Is it not perfectly clear from the case last cited, that the United States, if they were ever entitled to the right of soil in the shores of our navigable waters, in the language of the proviso, “disposed” of it long previous to 1832? To permit the act of Congress to operate as a confirmation, would be to tolerate an interference with the admitted rights of this State, and instead of being a relinquishment of the title which the United States then had, it would be a divestiture of interest which they had yielded up to the local government; and this too, while the act most explicitly disavows any such purpose. The act then, cannot be regarded as either a primary or secondary grant, or conveyance, so as to pass, or confirm a title ; for the reason, as we have seen, that the grantor, or relessor, had nothing to grant or release.

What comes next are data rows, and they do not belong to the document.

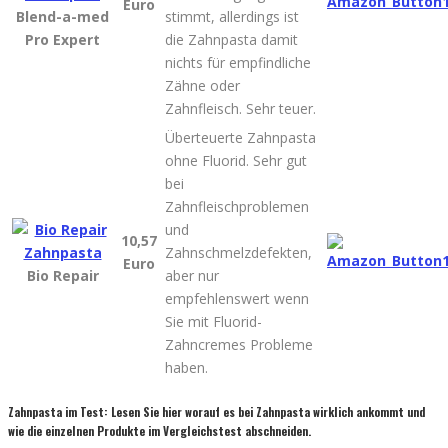
Euro
Blend-a-med
stimmt, allerdings ist
Pro Expert
die Zahnpasta damit
nichts für empfindliche
Zähne oder
Zahnfleisch. Sehr teuer.
Überteuerte Zahnpasta
ohne Fluorid. Sehr gut
bei
Zahnfleischproblemen
und
10,57
Zahnschmelzdefekten,
Euro
Bio Repair
aber nur
empfehlenswert wenn
Sie mit Fluorid-
Zahncremes Probleme
haben.
Zahnpasta im Test: Lesen Sie hier worauf es bei Zahnpasta wirklich ankommt und
wie die einzelnen Produkte im Vergleichstest abschneiden.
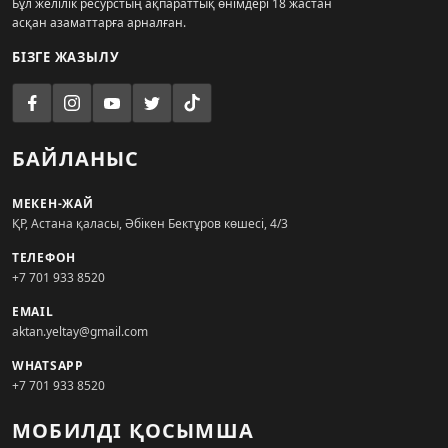
Бұл желілік ресурстың ақпараттық өнімдері 18 жастан
асқан азаматтарға арналған.
БІЗГЕ ЖАЗЫЛУ
БАЙЛАНЫС
МЕКЕН-ЖАЙ
ҚР, Астана қаласы, Әбікен Бектұров көшесі, 4/3
ТЕЛЕФОН
+7 701 933 8520
EMAIL
aktan.yeltay@gmail.com
WHATSAPP
+7 701 933 8520
МОБИЛДІ ҚОСЫМША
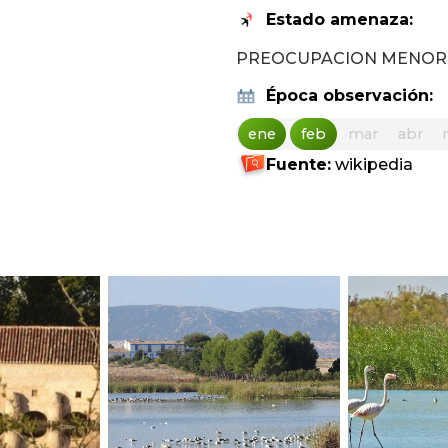
Estado amenaza:
PREOCUPACION MENOR
Época observación:
ene
feb
mar
abr
Fuente:
wikipedia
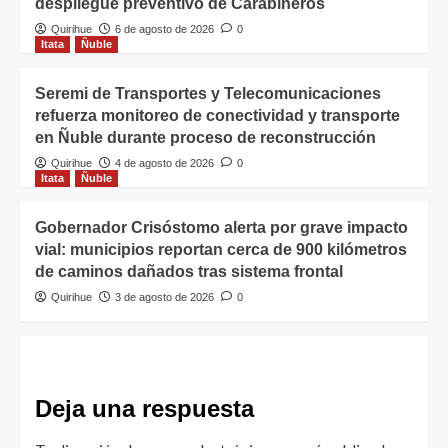
despliegue preventivo de Carabineros
Quirihue
6 de agosto de 2026
0
Itata
Ñuble
Seremi de Transportes y Telecomunicaciones
refuerza monitoreo de conectividad y transporte
en Ñuble durante proceso de reconstrucción
Quirihue
4 de agosto de 2026
0
Itata
Ñuble
Gobernador Crisóstomo alerta por grave impacto
vial: municipios reportan cerca de 900 kilómetros
de caminos dañados tras sistema frontal
Quirihue
3 de agosto de 2026
0
Deja una respuesta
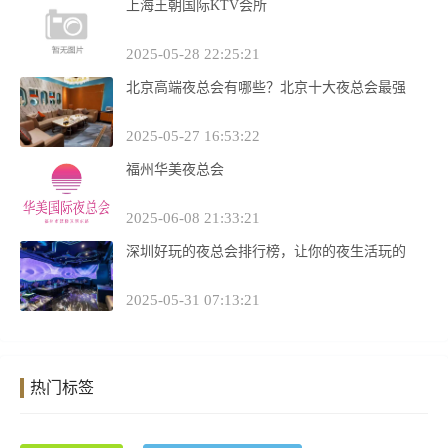
上海王朝国际KTV会所
2025-05-28 22:25:21
北京高端夜总会有哪些？北京十大夜总会最强
2025-05-27 16:53:22
福州华美夜总会
2025-06-08 21:33:21
深圳好玩的夜总会排行榜，让你的夜生活玩的
2025-05-31 07:13:21
热门标签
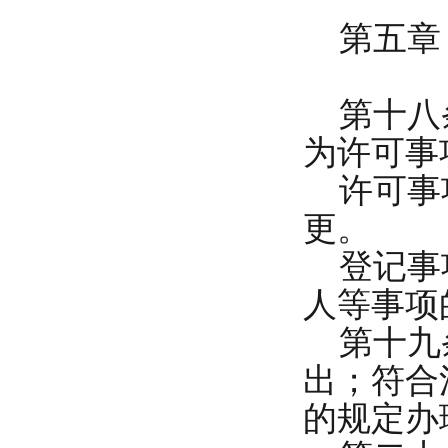
第五章 
第十八条
为许可事
许可事项
更。
登记事项
人等事项
第十九条
出；符合
的规定办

This view is not opposed to Hallett and Walker, et al. v. Doe ex dem. Hunt, et al. 7 Ala. Rep. 882; for there the grant in question was recognized as valid, independent of the legislation of Congress, although it extended below high water mark. Whether unqualified confirmations of in valid grants of the shore, can be permitted to operate consistently with the case cited from 3d Howard, is a question which we need not consider. It is difficult to educe a harmonious system, even from the decisions of the federal judiciary, in respect to private land claims in the States acquired from France and Spain. The only safe course is to consider no question as concluded merely because it was directly presented by the record, unless it was considered by the Court. In our own adjudications, in cases of this character, we have followed precedent where it could be found; where this has been si*915lent, we have been guided by legal analogies, assisted by such powers of reasoning as we could command. This anomalous litigation, under the influence of the statute of limitations, and other causes, must be drawing to a close, and we think the security of individual rights renders it proper that we should do homage to the maxim stare decisis, even at the expense of some inconsistency in decision, rather than unsettle the law to any great extent, with the intention of establishing more uniformity.
We have but to declare the result to be, an affirmance of the judgment of the Circuit Court.